## INSTRUCTION
Word for word, reproduce each line of the data below, omitting every image.

---------------

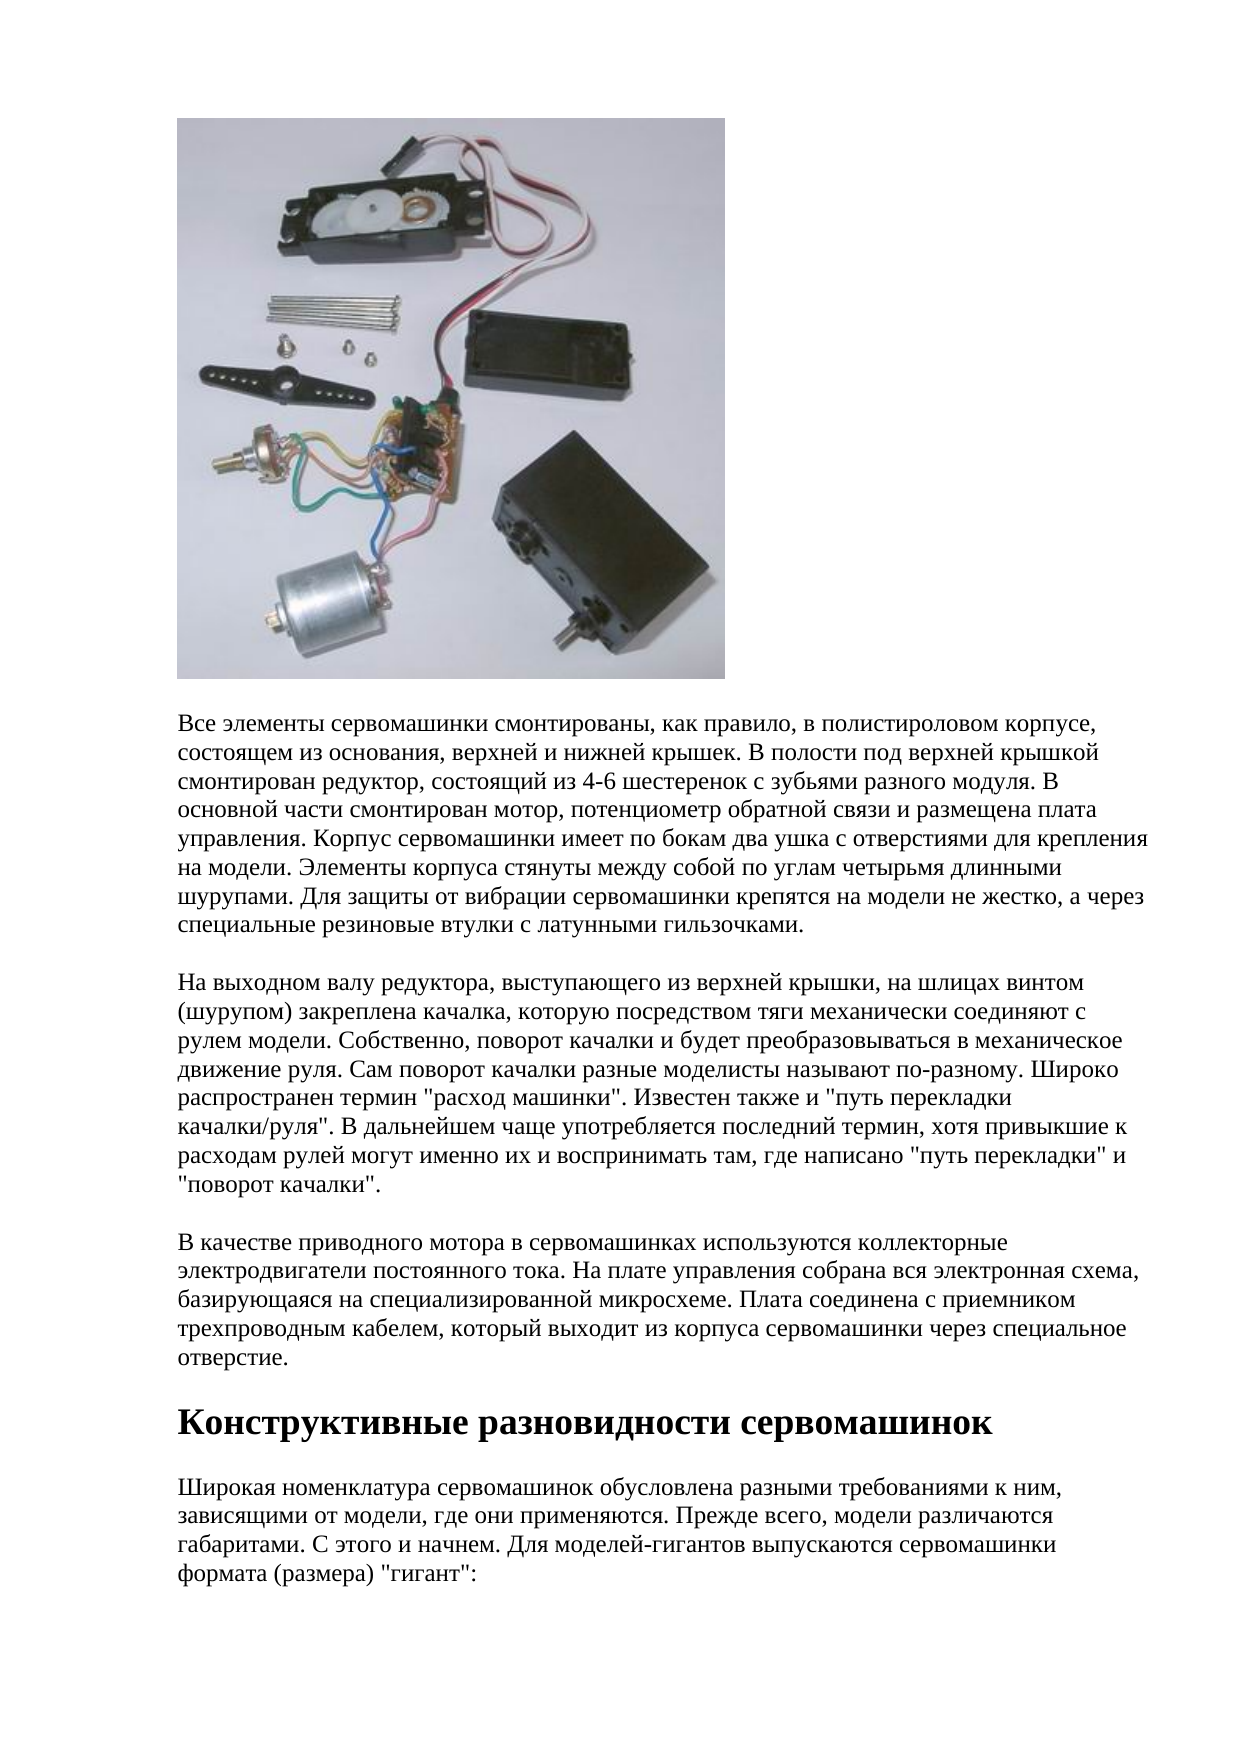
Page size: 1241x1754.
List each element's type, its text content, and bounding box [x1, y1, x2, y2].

picture [177, 118, 725, 679]
text Широкая номенклатура сервомашинок обусловлена разными требованиями к ним, зависящими от модели, где они применяются. Прежде всего, модели различаются габаритами. С этого и начнем. Для моделей-гигантов выпускаются сервомашинки формата (размера) "гигант": [177, 1472, 1152, 1587]
text В качестве приводного мотора в сервомашинках используются коллекторные электродвигатели постоянного тока. На плате управления собрана вся электронная схема, базирующаяся на специализированной микросхеме. Плата соединена с приемником трехпроводным кабелем, который выходит из корпуса сервомашинки через специальное отверстие. [177, 1227, 1152, 1370]
text Все элементы сервомашинки смонтированы, как правило, в полистироловом корпусе, состоящем из основания, верхней и нижней крышек. В полости под верхней крышкой смонтирован редуктор, состоящий из 4-6 шестеренок с зубьями разного модуля. В основной части смонтирован мотор, потенциометр обратной связи и размещена плата управления. Корпус сервомашинки имеет по бокам два ушка с отверстиями для крепления на модели. Элементы корпуса стянуты между собой по углам четырьмя длинными шурупами. Для защиты от вибрации сервомашинки крепятся на модели не жестко, а через специальные резиновые втулки с латунными гильзочками. [177, 708, 1152, 938]
text На выходном валу редуктора, выступающего из верхней крышки, на шлицах винтом (шурупом) закреплена качалка, которую посредством тяги механически соединяют с рулем модели. Собственно, поворот качалки и будет преобразовываться в механическое движение руля. Сам поворот качалки разные моделисты называют по-разному. Широко распространен термин "расход машинки". Известен также и "путь перекладки качалки/руля". В дальнейшем чаще употребляется последний термин, хотя привыкшие к расходам рулей могут именно их и воспринимать там, где написано "путь перекладки" и "поворот качалки". [177, 967, 1152, 1197]
text Конструктивные разновидности сервомашинок [177, 1399, 1152, 1443]
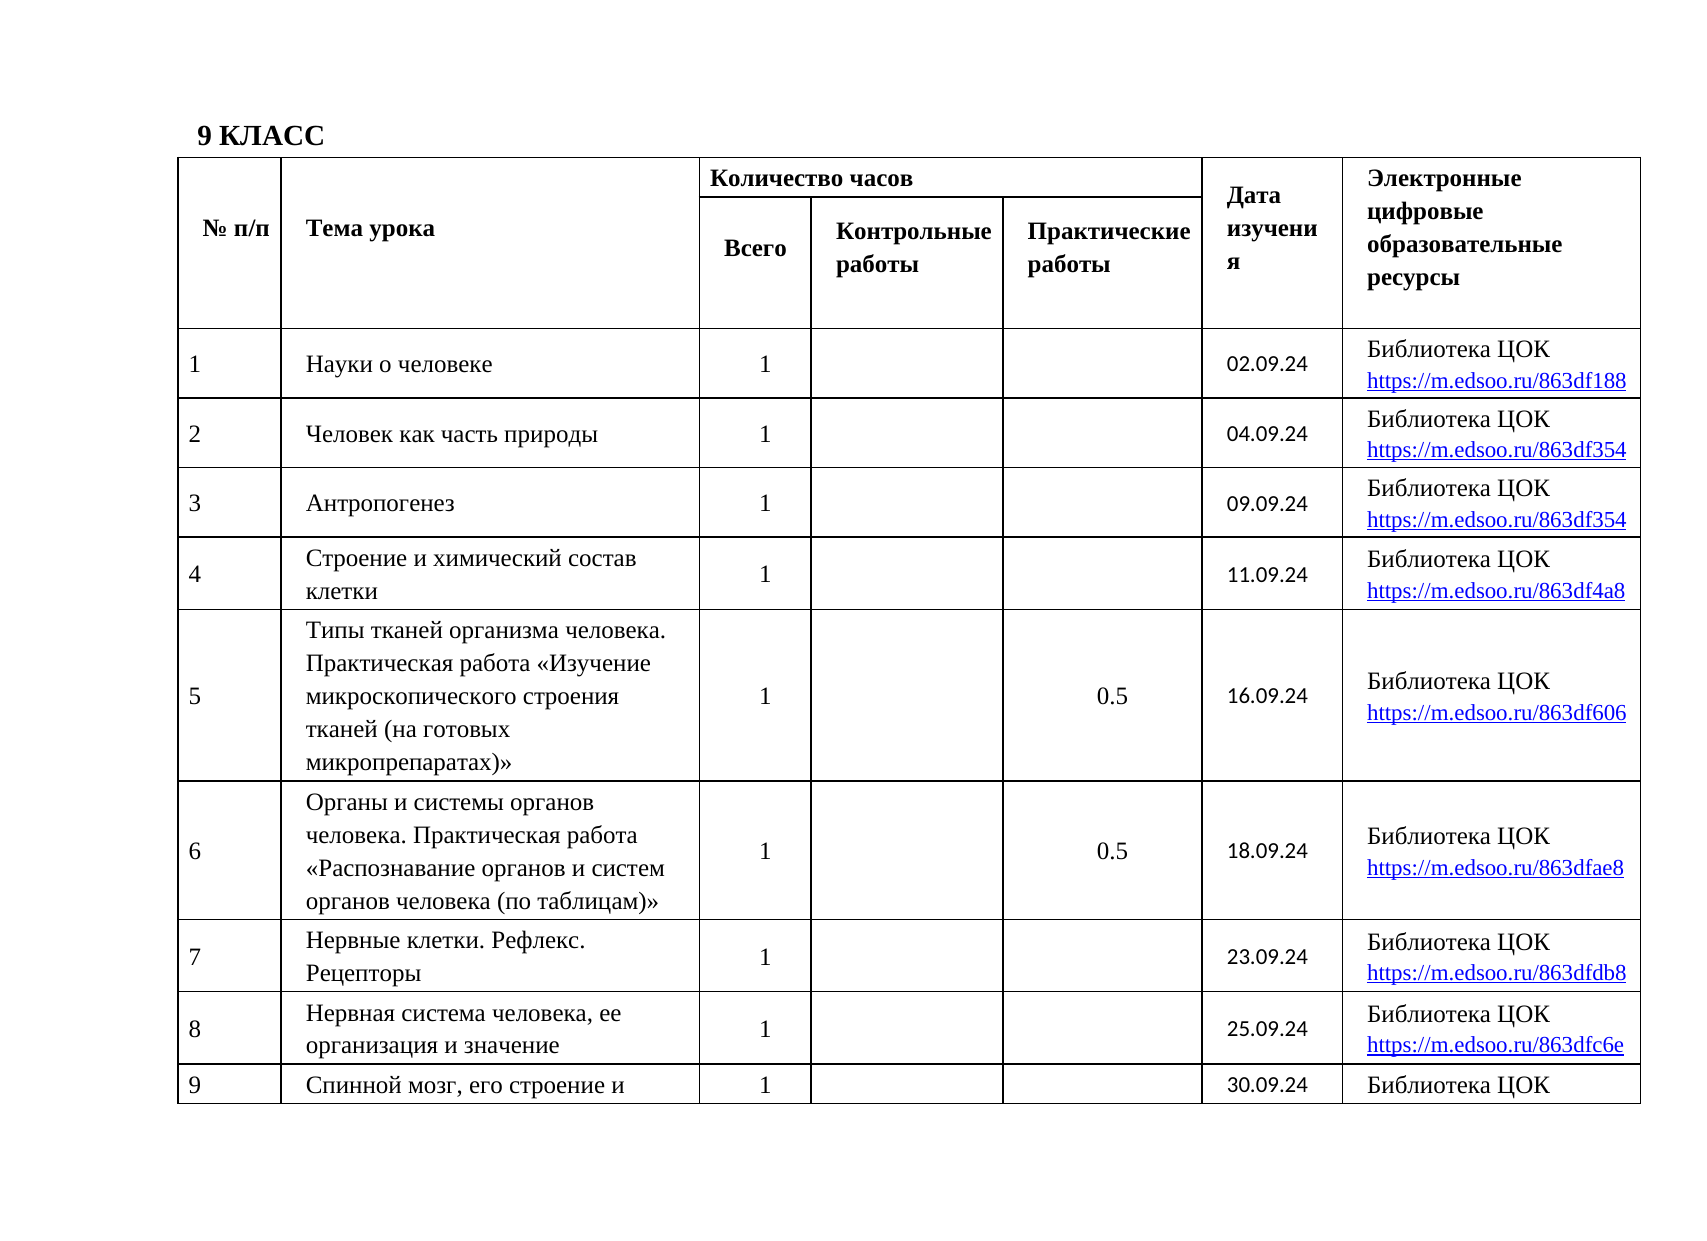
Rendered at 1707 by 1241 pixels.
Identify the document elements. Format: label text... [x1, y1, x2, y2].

---------------

## RESULT OF THE TASK
Page size: 1241x1754.
List each element's type, its text content, and bounding box [x1, y1, x2, y2].

picture [177, 118, 725, 679]
text Широкая номенклатура сервомашинок обусловлена разными требованиями к ним, зависящими от модели, где они применяются. Прежде всего, модели различаются габаритами. С этого и начнем. Для моделей-гигантов выпускаются сервомашинки формата (размера) "гигант": [177, 1472, 1152, 1587]
text В качестве приводного мотора в сервомашинках используются коллекторные электродвигатели постоянного тока. На плате управления собрана вся электронная схема, базирующаяся на специализированной микросхеме. Плата соединена с приемником трехпроводным кабелем, который выходит из корпуса сервомашинки через специальное отверстие. [177, 1227, 1152, 1370]
text Все элементы сервомашинки смонтированы, как правило, в полистироловом корпусе, состоящем из основания, верхней и нижней крышек. В полости под верхней крышкой смонтирован редуктор, состоящий из 4-6 шестеренок с зубьями разного модуля. В основной части смонтирован мотор, потенциометр обратной связи и размещена плата управления. Корпус сервомашинки имеет по бокам два ушка с отверстиями для крепления на модели. Элементы корпуса стянуты между собой по углам четырьмя длинными шурупами. Для защиты от вибрации сервомашинки крепятся на модели не жестко, а через специальные резиновые втулки с латунными гильзочками. [177, 708, 1152, 938]
text На выходном валу редуктора, выступающего из верхней крышки, на шлицах винтом (шурупом) закреплена качалка, которую посредством тяги механически соединяют с рулем модели. Собственно, поворот качалки и будет преобразовываться в механическое движение руля. Сам поворот качалки разные моделисты называют по-разному. Широко распространен термин "расход машинки". Известен также и "путь перекладки качалки/руля". В дальнейшем чаще употребляется последний термин, хотя привыкшие к расходам рулей могут именно их и воспринимать там, где написано "путь перекладки" и "поворот качалки". [177, 967, 1152, 1197]
text Конструктивные разновидности сервомашинок [177, 1399, 1152, 1443]
Rendered at 1707 by 1241 pixels.
Identify the document elements. Format: label text... [x1, y1, x2, y2].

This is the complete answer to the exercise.